Steve Sailing, 48, has been living with ALS, amyotrophic lateral sclerosis (also known as Lou Gehrig's disease), for 10 years. The disease cripples the body but not the mind.
"To understand what it is like to have ALS, lay down and have someone tie a 50-pound weight to each foot and each hand," he says, via a computer-generated voice. "You try like hell to move, but you just don't make any progress."
Steve can move his head very subtly, but that's it. Most people in his condition wind up in traditional nursing homes, immobile, and completely dependent. But after his diagnosis, Steve, an architect, was determined to avoid that fate.
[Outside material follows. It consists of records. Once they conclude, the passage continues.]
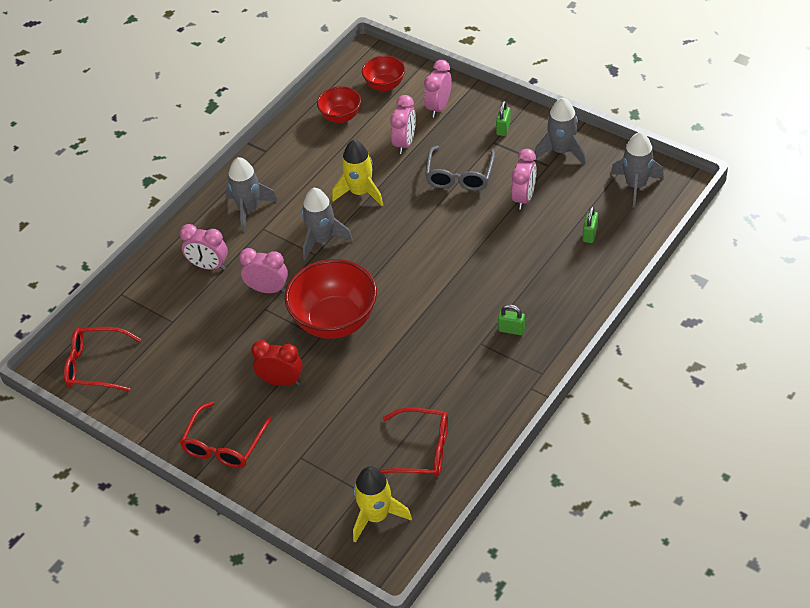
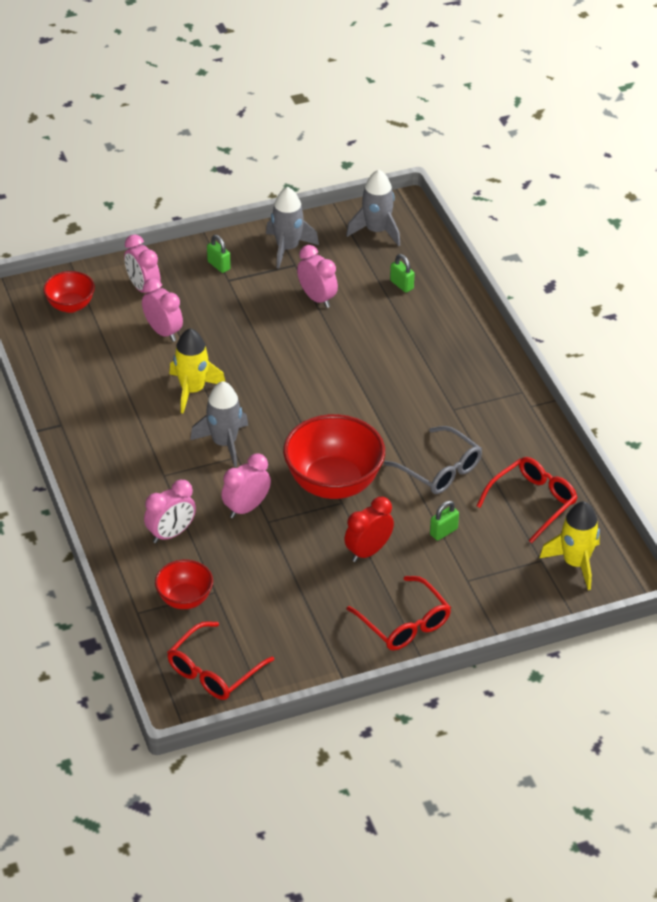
camera: 60 degrees left, 5 degrees down
(249, 209) = (127, 472): grey rocket -> none
(340, 117) = (77, 354): red bowl -> red bowl (185, 599)
(459, 175) = (245, 320): grey glasses -> grey glasses (439, 469)
(511, 329) = (457, 384): green padlock -> green padlock (443, 532)

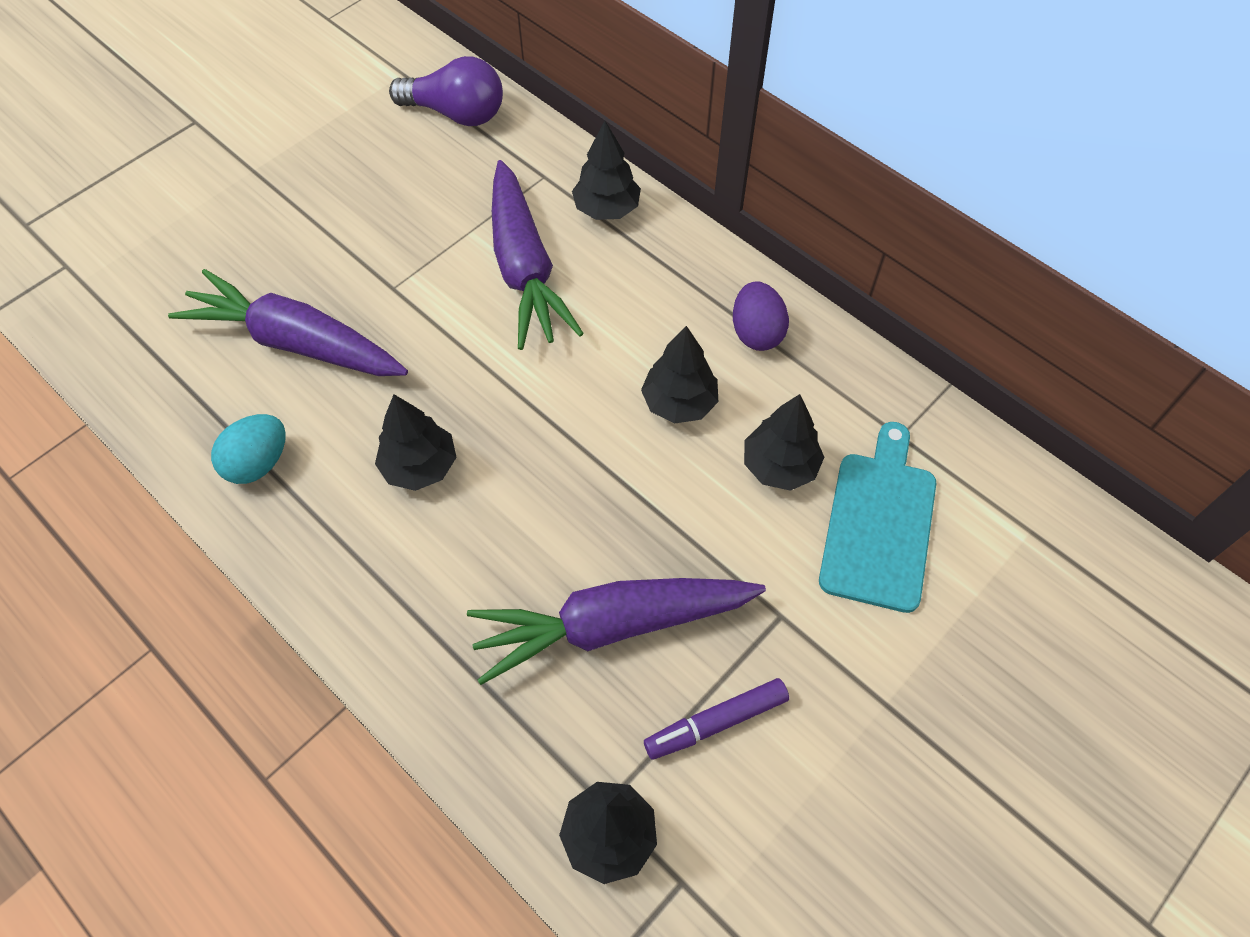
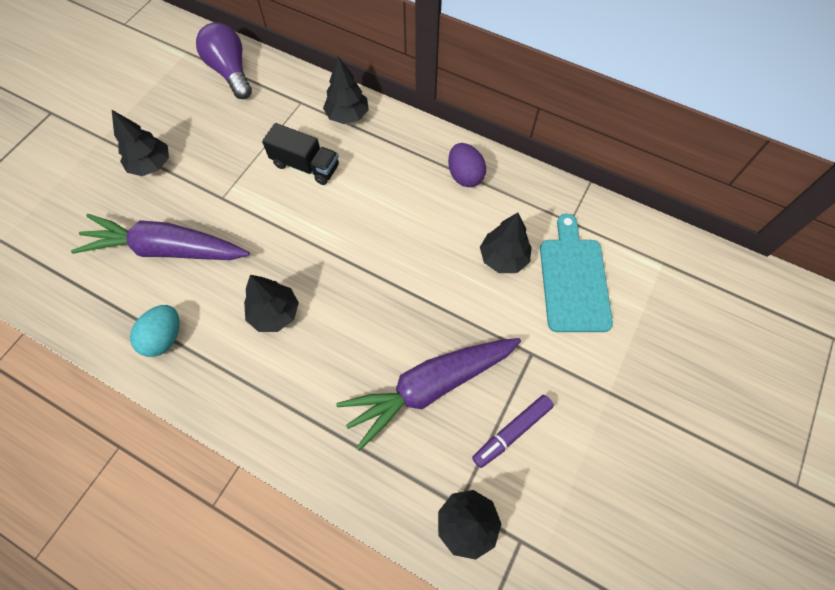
camera: 15 degrees left, 5 degrees up
(456, 113) = (230, 72): purple light bulb -> purple light bulb turned 120 degrees counterclockwise
(524, 268) = (305, 165): purple carrot -> black truck
(679, 403) = (430, 232): black tree -> black tree (151, 165)

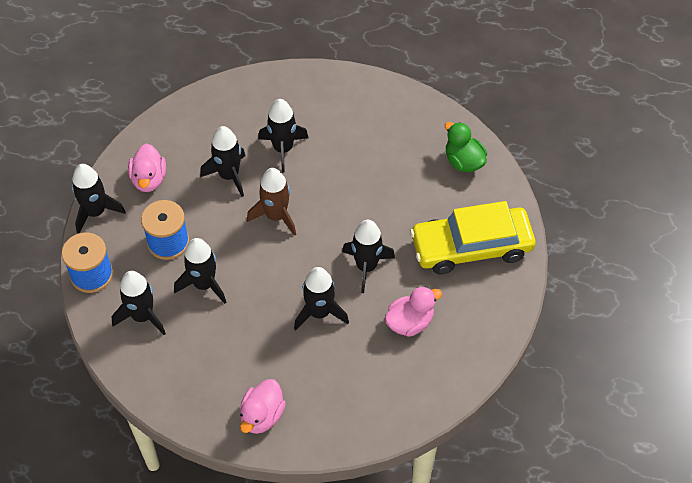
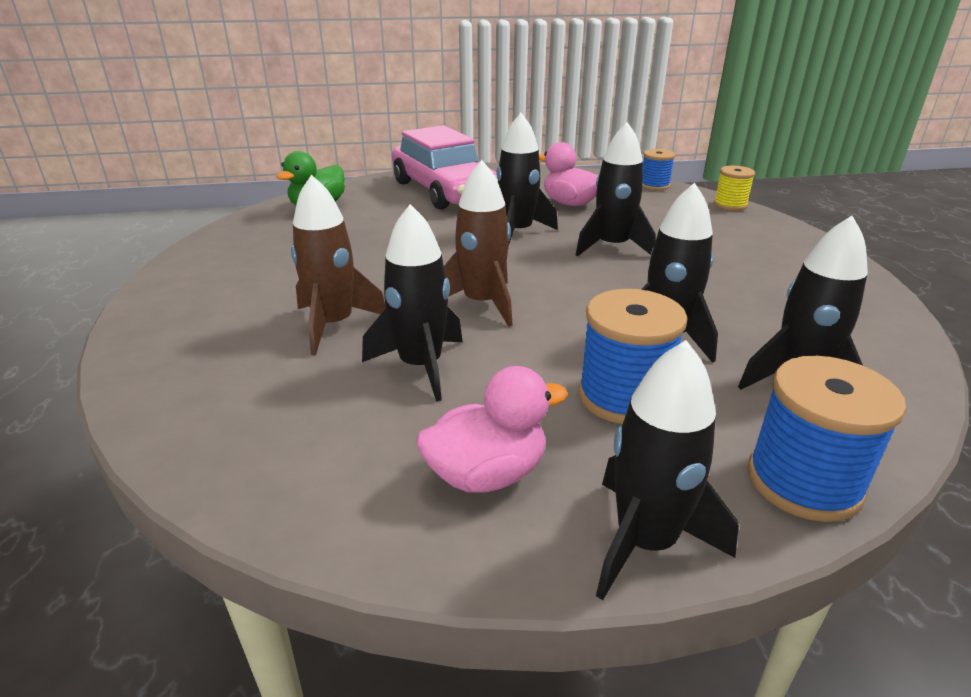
camera: 110 degrees left, 25 degrees down
(262, 416) = (792, 254): pink duck -> none
(283, 149) = (333, 325): black rocket -> brown rocket
(362, 437) = (730, 205): none -> yellow spool
(429, 407) = (654, 185): none -> blue spool
(471, 247) = (444, 191): yellow car -> pink car

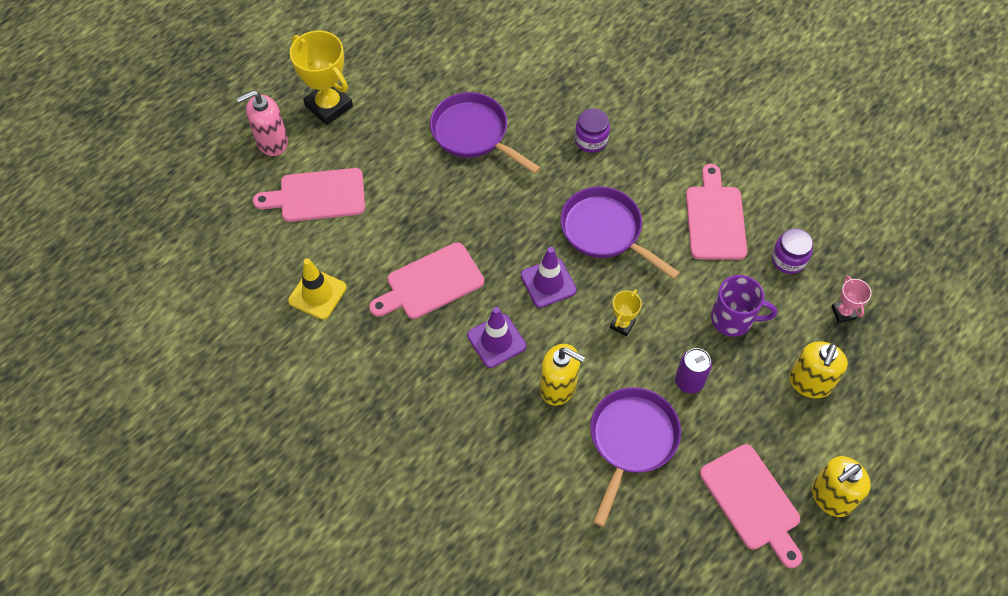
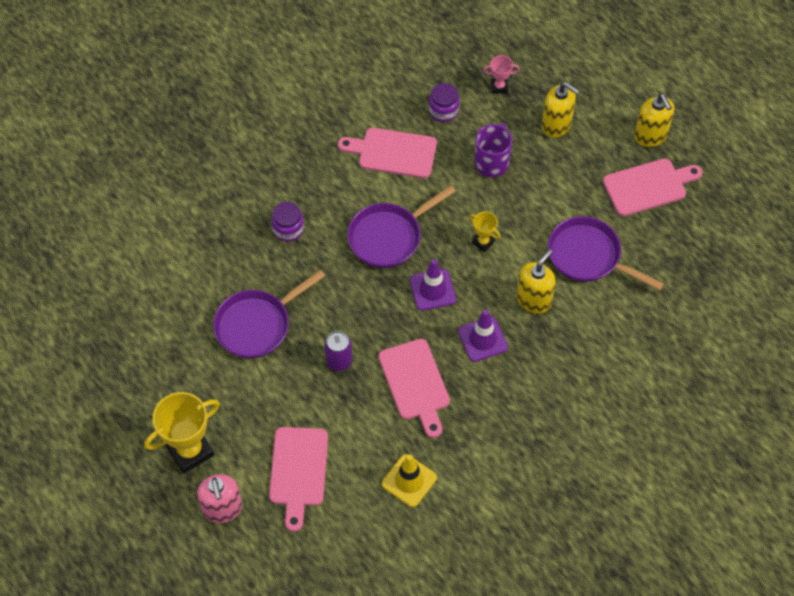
camera: 80 degrees left, 0 degrees up
(689, 381) = (543, 205): purple can -> purple can (339, 361)

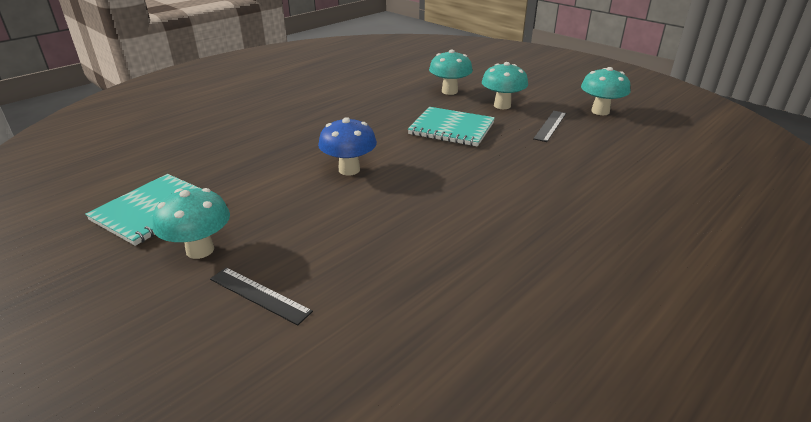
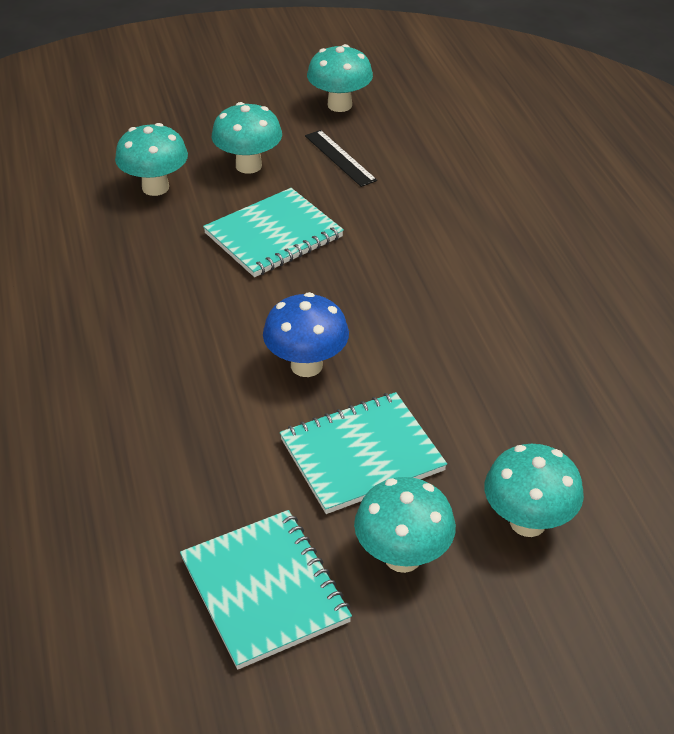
camera: 60 degrees left, 10 degrees up
(259, 295) = (527, 522): black ruler -> turquoise mushroom
(284, 209) = (362, 455): none -> turquoise notebook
So he designed the place where he and 19 others now live: the ALS Residence at the Leonard Florence Center for Living, outside Boston.
"I can open my door, control the lights, the window shade, the thermostat, the TV and home theater, and any electrical device anywhere in the room," Steve says.
"What Steve has accomplished using his eyes only has helped all these other individuals live a very meaningful, dignified life," says Barry Berman, the CEO of the Chelsea Jewish Foundation, the parent nonprofit of the Leonard Florence House and Steve Sailing Residence. "It's the only place in the world that we know of that has this level or service and care for individuals with ALS," Berman says.
But this home has only 20 spots, all funded by Medicaid and generous donors. The individual pays nothing. Berman believes this model could and should be replicated throughout the world, but most ALS donations go to researching a cure.
"I hope I live long enough to see a day when this disease is cured, but I think there has to be a balance of spending money and resources on research but also caring for individuals that are living this nightmare every single day," Berman says.
"There is a big difference between being kept alive and living a life," Steve says. "The ALS Residence is the only place in the world that I know of that provides the opportunity for people with ALS to reclaim their life and to live it to the fullest."
This video shows the ALS Residence at hte Leonard Florence Center for Living: http://www.fox5ny.com/news/244331587-video.
To read the full article, please visit http://www.foxnews.com/…/architect-with-als-designs-residen….
ALS Worldwide applauds the efforts of Steve Sailing, the Chelsea Jewish Foundation, and all of the generous supporters that made this residence a reality. While the Leonard Florence House and Steve Sailing Residence may not be the right living situation for everyone with ALS, we absolutely agree with the idea that everyone living with the disease should have the opportunity to live and enjoy life to the fullest degree possible.